▸ **Excerpt to read**
In [None]:
import numpy as np
import matplotlib.pyplot as plt
%matplotlib inline

In [None]:
from keras.datasets import imdb
from keras import layers
from keras import models
from keras import optimizers
from keras import losses
from keras import metrics

## num words means we will only keep the top 10000 most frequently occuring words in the training data. Rare words will be discarded.This will allow us to work with vector data of manageable size

In [None]:
(train_data, train_labels), (test_data, test_labels) = imdb.load_data(num_words = 10000)

In [None]:
test_labels

## Since we have resrticted ourself to the top 10000 most frequent words, no word index will exceed 10000

In [None]:
max([max(sequences) for sequences in train_data])

## Decoding the reviews back from integers

In [None]:
word_index = imdb.get_word_index()

In [None]:
word_index

In [None]:
# reversed_word_index= dict([(value, key) for (key, value) in word_index.items()])
reversed_word_index = {value:key for key, value in word_index.items()}

In [None]:
reversed_word_index

In [None]:
# We decode the review; note that our indices were offset by 3
# because 0, 1 and 2 are reserved indices for "padding", "start of sequence", and "unknown".
decoded_review = ' '.join([reversed_word_index.get(i-3, '?') for i in train_data[0]])

In [None]:
decoded_review

## Preparing the data

### We cannot feed lists of integers into a neural network. We have to turn our lists into Tensor. We have two ways of doing that:

**1.** We could pad our lists so that they all have the same length, and turn them into an integer tensor of shape (samples, word_indices), then use as first layer in our network a layer capable of handling such integer tensors (the Embedding layer, which we will cover in detail later in the book).

▸ **Available data**

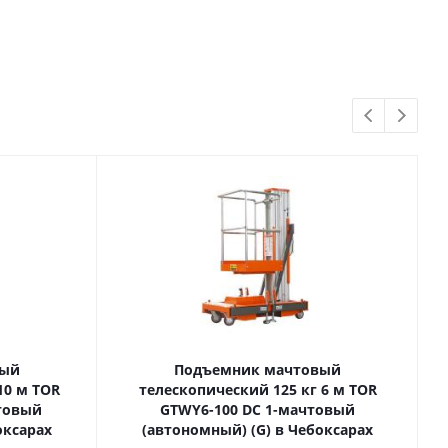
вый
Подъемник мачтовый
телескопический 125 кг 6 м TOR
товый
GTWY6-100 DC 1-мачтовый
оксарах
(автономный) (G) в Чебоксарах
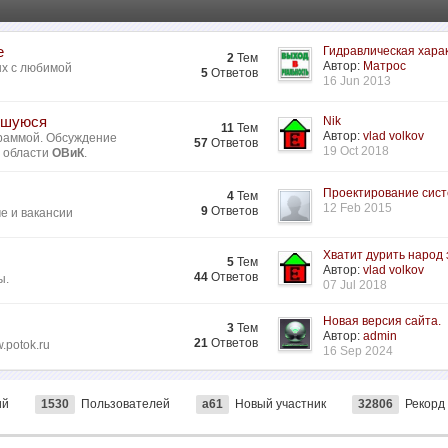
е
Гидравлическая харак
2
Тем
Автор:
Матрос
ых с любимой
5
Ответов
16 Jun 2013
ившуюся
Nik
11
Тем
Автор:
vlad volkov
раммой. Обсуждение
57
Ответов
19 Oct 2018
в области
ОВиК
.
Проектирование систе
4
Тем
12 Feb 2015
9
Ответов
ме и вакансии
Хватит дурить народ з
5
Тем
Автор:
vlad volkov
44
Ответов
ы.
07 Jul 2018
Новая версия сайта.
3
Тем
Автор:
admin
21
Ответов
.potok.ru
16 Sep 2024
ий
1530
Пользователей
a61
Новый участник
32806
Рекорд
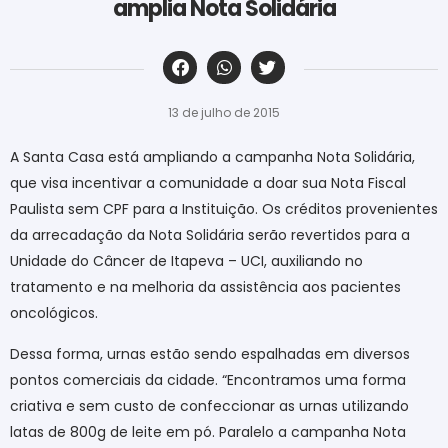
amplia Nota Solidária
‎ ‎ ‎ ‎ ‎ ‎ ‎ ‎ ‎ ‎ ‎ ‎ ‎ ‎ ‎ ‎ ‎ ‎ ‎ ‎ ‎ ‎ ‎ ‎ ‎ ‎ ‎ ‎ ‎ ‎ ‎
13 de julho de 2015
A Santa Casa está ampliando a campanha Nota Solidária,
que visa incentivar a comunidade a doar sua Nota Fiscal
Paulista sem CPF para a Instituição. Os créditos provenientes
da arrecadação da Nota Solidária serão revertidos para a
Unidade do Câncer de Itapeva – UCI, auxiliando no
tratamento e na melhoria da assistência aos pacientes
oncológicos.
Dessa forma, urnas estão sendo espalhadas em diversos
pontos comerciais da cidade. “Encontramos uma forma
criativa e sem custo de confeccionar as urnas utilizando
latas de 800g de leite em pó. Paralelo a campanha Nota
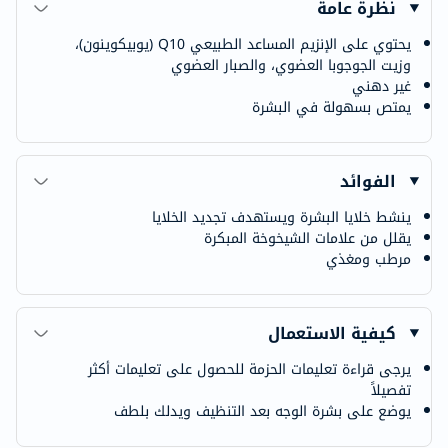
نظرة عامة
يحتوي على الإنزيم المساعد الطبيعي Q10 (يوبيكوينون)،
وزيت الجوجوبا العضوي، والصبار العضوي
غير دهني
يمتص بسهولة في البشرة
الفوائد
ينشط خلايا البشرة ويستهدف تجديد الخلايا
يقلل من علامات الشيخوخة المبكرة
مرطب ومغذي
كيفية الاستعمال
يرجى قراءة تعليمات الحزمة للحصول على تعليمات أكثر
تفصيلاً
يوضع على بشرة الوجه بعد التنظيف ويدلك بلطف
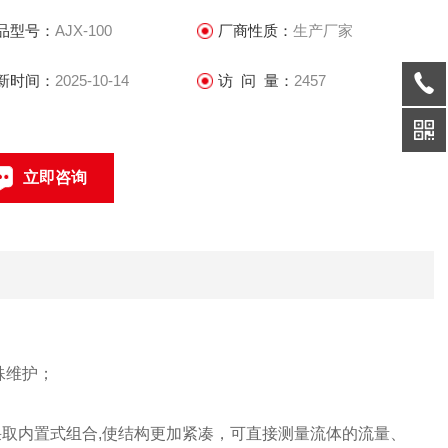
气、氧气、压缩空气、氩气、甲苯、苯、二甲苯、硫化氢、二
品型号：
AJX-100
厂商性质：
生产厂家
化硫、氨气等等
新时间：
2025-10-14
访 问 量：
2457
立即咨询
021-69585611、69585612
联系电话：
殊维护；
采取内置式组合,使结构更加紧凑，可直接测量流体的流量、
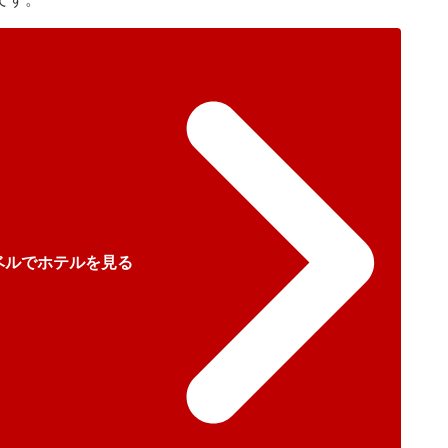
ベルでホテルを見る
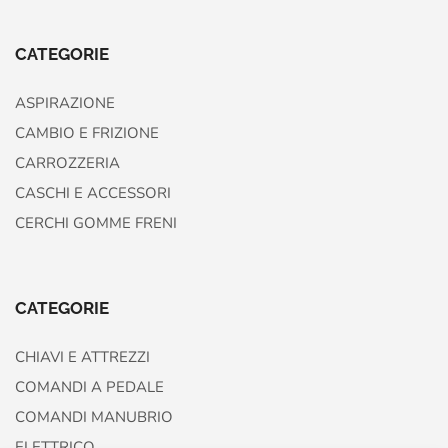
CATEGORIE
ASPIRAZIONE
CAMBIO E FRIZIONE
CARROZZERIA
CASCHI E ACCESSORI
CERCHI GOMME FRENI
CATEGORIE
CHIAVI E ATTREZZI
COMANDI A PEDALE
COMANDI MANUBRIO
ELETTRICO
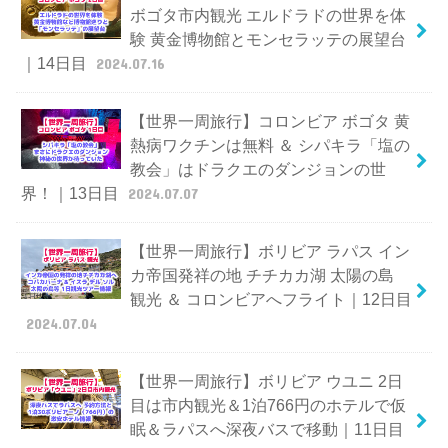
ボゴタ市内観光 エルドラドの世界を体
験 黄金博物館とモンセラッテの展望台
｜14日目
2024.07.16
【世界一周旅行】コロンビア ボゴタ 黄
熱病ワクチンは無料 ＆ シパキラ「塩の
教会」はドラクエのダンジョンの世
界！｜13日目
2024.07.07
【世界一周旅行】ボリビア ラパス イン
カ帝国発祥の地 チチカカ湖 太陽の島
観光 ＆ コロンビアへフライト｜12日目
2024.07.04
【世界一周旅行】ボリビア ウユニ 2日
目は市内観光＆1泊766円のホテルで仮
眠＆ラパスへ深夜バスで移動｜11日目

▸ **List of tasks**
(1) Do these statements agree with the IMDB notebook excerpt? (a) The data load keeps only the 10000 most frequent words. (b) The decoded review's indices are offset by 2. (c) Lists of integers can be fed directly into a neural network. For each, answer yes or no and quote the deciding words.
(2) Could you give the stretch of the records from the line containing "amplia Nota Solidária" through the line containing "يوضع على بشرة الوجه بعد التنظيف ويدلك بلطف" as a Markdown table with columns n and Line, with a row number for each line and blank lines skipped? Leave the pictures out.

▸ **Solutions by task**
(1)
(a) Yes: "we will only keep the top 10000 most frequently occuring words in the training data"
(b) No: "note that our indices were offset by 3"
(c) No: "We cannot feed lists of integers into a neural network."

(2)
| n | Line |
|---|---|
| 1 | amplia Nota Solidária |
| 2 | ‎ ‎ ‎ ‎ ‎ ‎ ‎ ‎ ‎ ‎ ‎ ‎ ‎ ‎ ‎ ‎ ‎ ‎ ‎ ‎ ‎ ‎ ‎ ‎ ‎ ‎ ‎ ‎ ‎ ‎ ‎ |
| 3 | 13 de julho de 2015 |
| 4 | A Santa Casa está ampliando a campanha Nota Solidária, |
| 5 | que visa incentivar a comunidade a doar sua Nota Fiscal |
| 6 | Paulista sem CPF para a Instituição. Os créditos provenientes |
| 7 | da arrecadação da Nota Solidária serão revertidos para a |
| 8 | Unidade do Câncer de Itapeva – UCI, auxiliando no |
| 9 | tratamento e na melhoria da assistência aos pacientes |
| 10 | oncológicos. |
| 11 | Dessa forma, urnas estão sendo espalhadas em diversos |
| 12 | pontos comerciais da cidade. “Encontramos uma forma |
| 13 | criativa e sem custo de confeccionar as urnas utilizando |
| 14 | latas de 800g de leite em pó. Paralelo a campanha Nota |
| 15 | نظرة عامة |
| 16 | يحتوي على الإنزيم المساعد الطبيعي Q10 (يوبيكوينون)، |
| 17 | وزيت الجوجوبا العضوي، والصبار العضوي |
| 18 | غير دهني |
| 19 | يمتص بسهولة في البشرة |
| 20 | الفوائد |
| 21 | ينشط خلايا البشرة ويستهدف تجديد الخلايا |
| 22 | يقلل من علامات الشيخوخة المبكرة |
| 23 | مرطب ومغذي |
| 24 | كيفية الاستعمال |
| 25 | يرجى قراءة تعليمات الحزمة للحصول على تعليمات أكثر |
| 26 | تفصيلاً |
| 27 | يوضع على بشرة الوجه بعد التنظيف ويدلك بلطف |